Records to use:
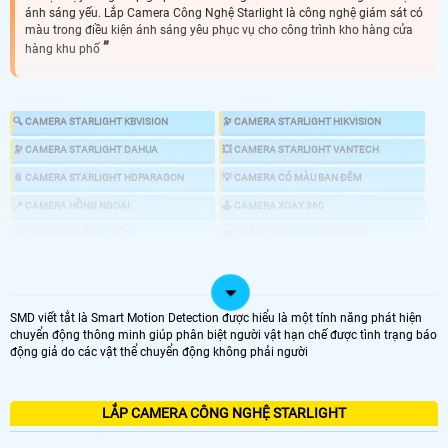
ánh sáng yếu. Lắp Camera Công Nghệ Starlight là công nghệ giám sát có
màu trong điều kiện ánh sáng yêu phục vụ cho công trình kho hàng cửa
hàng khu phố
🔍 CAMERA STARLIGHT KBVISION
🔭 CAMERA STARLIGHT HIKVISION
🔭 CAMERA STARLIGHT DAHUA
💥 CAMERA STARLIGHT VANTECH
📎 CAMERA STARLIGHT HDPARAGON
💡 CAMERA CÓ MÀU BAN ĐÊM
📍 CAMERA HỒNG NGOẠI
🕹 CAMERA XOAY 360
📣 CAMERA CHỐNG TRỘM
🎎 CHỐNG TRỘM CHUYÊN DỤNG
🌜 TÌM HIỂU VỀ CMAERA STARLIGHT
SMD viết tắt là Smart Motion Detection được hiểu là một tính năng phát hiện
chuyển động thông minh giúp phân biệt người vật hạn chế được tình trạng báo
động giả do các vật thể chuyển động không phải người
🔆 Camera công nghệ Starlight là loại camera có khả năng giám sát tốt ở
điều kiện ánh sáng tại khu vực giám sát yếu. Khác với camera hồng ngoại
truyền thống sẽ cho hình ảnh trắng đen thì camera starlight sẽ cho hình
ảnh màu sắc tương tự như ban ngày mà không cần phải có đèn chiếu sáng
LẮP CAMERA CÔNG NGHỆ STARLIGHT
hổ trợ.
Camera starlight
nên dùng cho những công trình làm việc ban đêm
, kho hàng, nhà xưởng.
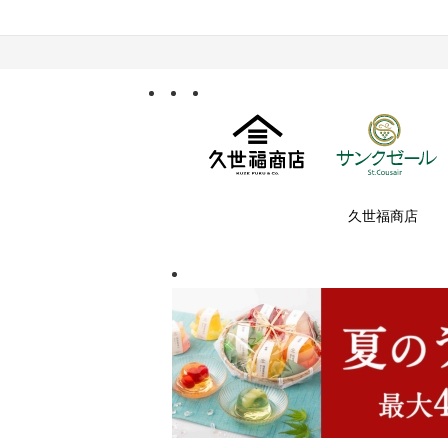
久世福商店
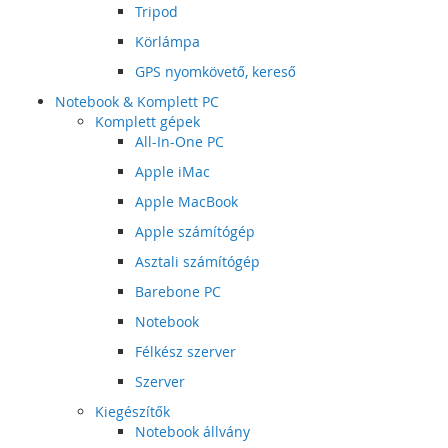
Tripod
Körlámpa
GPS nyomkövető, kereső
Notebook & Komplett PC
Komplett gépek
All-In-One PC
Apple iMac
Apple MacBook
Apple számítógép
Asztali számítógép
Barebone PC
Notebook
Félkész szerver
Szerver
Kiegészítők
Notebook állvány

Problem description: Print the whole listing exactly, please, and keep any images out of it.

Solution to the exercise:
ánh sáng yếu. Lắp Camera Công Nghệ Starlight là công nghệ giám sát có
màu trong điều kiện ánh sáng yêu phục vụ cho công trình kho hàng cửa
hàng khu phố
🔍 CAMERA STARLIGHT KBVISION
🔭 CAMERA STARLIGHT HIKVISION
🔭 CAMERA STARLIGHT DAHUA
💥 CAMERA STARLIGHT VANTECH
📎 CAMERA STARLIGHT HDPARAGON
💡 CAMERA CÓ MÀU BAN ĐÊM
📍 CAMERA HỒNG NGOẠI
🕹 CAMERA XOAY 360
📣 CAMERA CHỐNG TRỘM
🎎 CHỐNG TRỘM CHUYÊN DỤNG
🌜 TÌM HIỂU VỀ CMAERA STARLIGHT
SMD viết tắt là Smart Motion Detection được hiểu là một tính năng phát hiện
chuyển động thông minh giúp phân biệt người vật hạn chế được tình trạng báo
động giả do các vật thể chuyển động không phải người
🔆 Camera công nghệ Starlight là loại camera có khả năng giám sát tốt ở
điều kiện ánh sáng tại khu vực giám sát yếu. Khác với camera hồng ngoại
truyền thống sẽ cho hình ảnh trắng đen thì camera starlight sẽ cho hình
ảnh màu sắc tương tự như ban ngày mà không cần phải có đèn chiếu sáng
LẮP CAMERA CÔNG NGHỆ STARLIGHT
hổ trợ.
Camera starlight
nên dùng cho những công trình làm việc ban đêm
, kho hàng, nhà xưởng.
久世福商店
Tripod
Körlámpa
GPS nyomkövető, kereső
Notebook & Komplett PC
Komplett gépek
All-In-One PC
Apple iMac
Apple MacBook
Apple számítógép
Asztali számítógép
Barebone PC
Notebook
Félkész szerver
Szerver
Kiegészítők
Notebook állvány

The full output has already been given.